In my book Yes, Chef you can see old photos of them: my Mom with her beautiful, long hair and my dark blonde Dad, sporting a stylishly scruffy beard. They were so cool, so ahead of their time, without even trying. So many of our neighbors and my friends couldn't understand what my parents had done in adopting us, especially children from Ethiopia, but the impact on our extended family was immediate. I had Canadian relatives and cousins from Korea. If we got into fights at school, it wasn't because we were adopted. If we didn't understand what a word meant, it wasn't because we were adopted. My mother made sure that fact never creeped into conversation and she didn't let it define us.

But that didn't mean we were oblivious to the fact that Linda and I had white parents and my parents had black children. This one time we were visiting D.C. and my mother had to take us kids and leave the city. She had been so excited to come to America, to buy copies of Essence and Ebony magazine so she could learn how to comb our hair and buy the products she needed to tame our unruly afros. But she was getting it from both sides -- white people couldn't understand what this Swedish woman was doing with two little Ethiopian children, and black people would be constantly asking her a thousand questions. This was the 1970's and there weren't celebrities adopting children from African countries. I was about eight years old at the time and I can remember thinking Anne-Marie was most disappointed because her expectations of that trip were not met; how times had changed when I accompanied my mom to a conference for adopted children and their families in our nation's capital some 30 years later.

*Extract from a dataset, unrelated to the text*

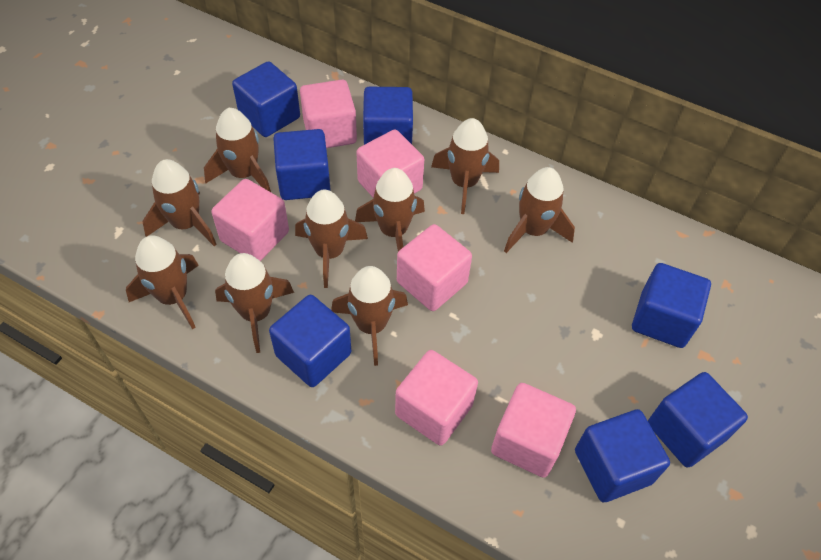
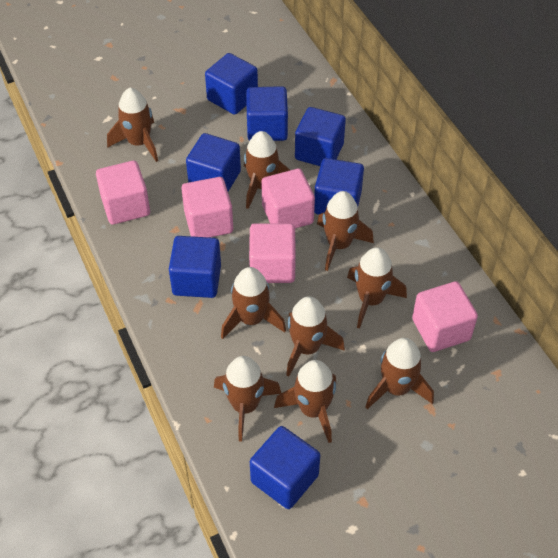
pink cube: [211,179,289,261] [300,80,357,148] [356,129,424,198] [395,350,478,446] [397,224,472,311] [491,383,576,478] = 6 -> [96,161,150,225] [181,177,233,238] [249,223,296,283] [261,169,315,228] [412,281,478,352] = 5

My father loved to take us on historical vacations and you should have seen the stares we received in East Berlin. We had just come from the West -- the people were so diverse and colorful -- but the eastern part of Germany was so gray and we stood out, my tall Swedish parents and their three small children with jackets, gloves and hair that put Michael Jackson and Prince to shame. Here, I remember the looks we got, but by that time our family had gotten used to it. We knew we had different skin colors and were from different countries, but that never stopped my parents from doing the hard work of parenting. My parents were there: in front of me, behind me, in the middle of my life at all times: reprimanding me, giving me confidence, teaching me valuable lessons, to help make me the man I am today.

A dozen times a week, easily, I am stopped on the street by someone -- most often a woman -- who tells me that she is the mother of an adopted child. More and more, over the past few years, these women have adopted a child from Ethiopia and they've read about me or seen me on TV and know my story. While I love to hear these stories, I always wonder when will be the time the "norm" will flip on its head again. Will there be black parents adopting white kids? I'm waiting for the moment when some rich Nigerian man decides he wants to adopt an Asian child. Is this happening yet and if not, what will it take to change the conversation? In an open-minded world, everything is a possibility.

When I ride the subway back and forth, sometimes I look at the other passengers and wonder if any of them are children who have been adopted or parents who have adopted. That clearly wasn't the case for me -- it was obvious we weren't Anne-Marie and Lennart's biological children. Not knowing and wondering how many people on that train might come from blended families gives me hope that in time we'll see a broader range of cross-race adoptions and it will seem as commonplace as a Swedish family adopting two siblings from Ethiopia seems today. And once we achieve that, we'll find momentum to start another conversation.